Lesetext
* * * *
Der Brüssel-Effekt hat nämlich äußerst eingeschränkte Wirkung. Einerseits läuft europäische Regulierung oft darauf hinaus, dass die Effekte hauptsächlich im EU-Binnenland greifen, so darf die Plattform "Threads" in Europa die Nutzerdaten, die in Threads entstehen, nicht automatisch mit Instagram verbinden. Instagram-Nutzer:innen können so einen Threads Account erstellen und müssen diesen nicht mit Instagram verbinden. Dies ist wichtig, da es Meta (Konzernmutter von Threads und Instagram) verhindert, Daten aus verschiedenen Plattformen zu fusionieren und seine Marktmacht, z. B. für gezielte Werbung zu missbrauchen. Hier sind die Effekte des europäischen Gesetzes über digitale Märkte (DMA) hauptsächlich auf Europa beschränkt. In den USA können die verschiedenen Plattformen noch immer fusioniert werden. Europas Macht beschränkt sich auf Europa.

Andererseits hat der Brüssel-Effekt nur Einfluss auf einen kleinen Teil des Produkts. Ein überragender Großteil der Funktionalität eines Geräts oder deren Software wird in Silicon Valley entschieden. Der Silicon-Valley-Effekt ist im Gegensatz zum Brüssel-Effekt inhärent für globale Machtausübung bestimmt.

Wegen all dieser Einschränkungen benötigt es eines erheblichen Umdenkens in Europa, um global größeren Einfluss ausüben zu können. Macht im technologischen Bereich erfasst man am besten in der Form eines technologischen Lebenszyklus: Rohmaterialien, Design, Produktion, Regulierung, Einkauf. Europa ist führend bei den letzten zwei Etappen. Die ersten drei Schritte werden meist von den USA und China dominiert. Diese Machtposition der USA und Chinas ist gut im Apple Slogan „Designed by Apple in California. Assembled in China" verpackt. Wenn man diesen Slogan gedanklich weiterführen würde, würde es heißen „Designed by Apple in California. Assembled in China. Bought by the European Union".
* * * *
Ausgelesene Daten
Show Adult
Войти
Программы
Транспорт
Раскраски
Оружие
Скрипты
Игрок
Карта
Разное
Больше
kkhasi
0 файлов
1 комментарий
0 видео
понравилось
* * * *
Aufgaben bearbeiten
1. Prüfe, ob die folgenden Aussagen mit dem Text zum Brüssel-Effekt übereinstimmen: (a) Threads darf in Europa Nutzerdaten nicht automatisch mit Instagram verbinden. (b) Europa ist bei Design und Produktion führend. (c) In den USA dürfen die Plattformen nicht mehr fusioniert werden. Beantworte jede Aussage mit Ja oder Nein und zitiere die entscheidenden Worte des Textes wörtlich.
2. Tausche in sämtlichen Datensätzen „Войти“ gegen „Вход“ aus und gib die Zeilen sonst unverändert wieder.

Ergebnisse
1.
(a) Ja: „in Europa die Nutzerdaten, die in Threads entstehen, nicht automatisch mit Instagram verbinden“
(b) Nein: „Europa ist führend bei den letzten zwei Etappen. Die ersten drei Schritte werden meist von den USA und China dominiert.“
(c) Nein: „In den USA können die verschiedenen Plattformen noch immer fusioniert werden.“

2.
Show Adult
Вход
Программы
Транспорт
Раскраски
Оружие
Скрипты
Игрок
Карта
Разное
Больше
kkhasi
0 файлов
1 комментарий
0 видео
понравилось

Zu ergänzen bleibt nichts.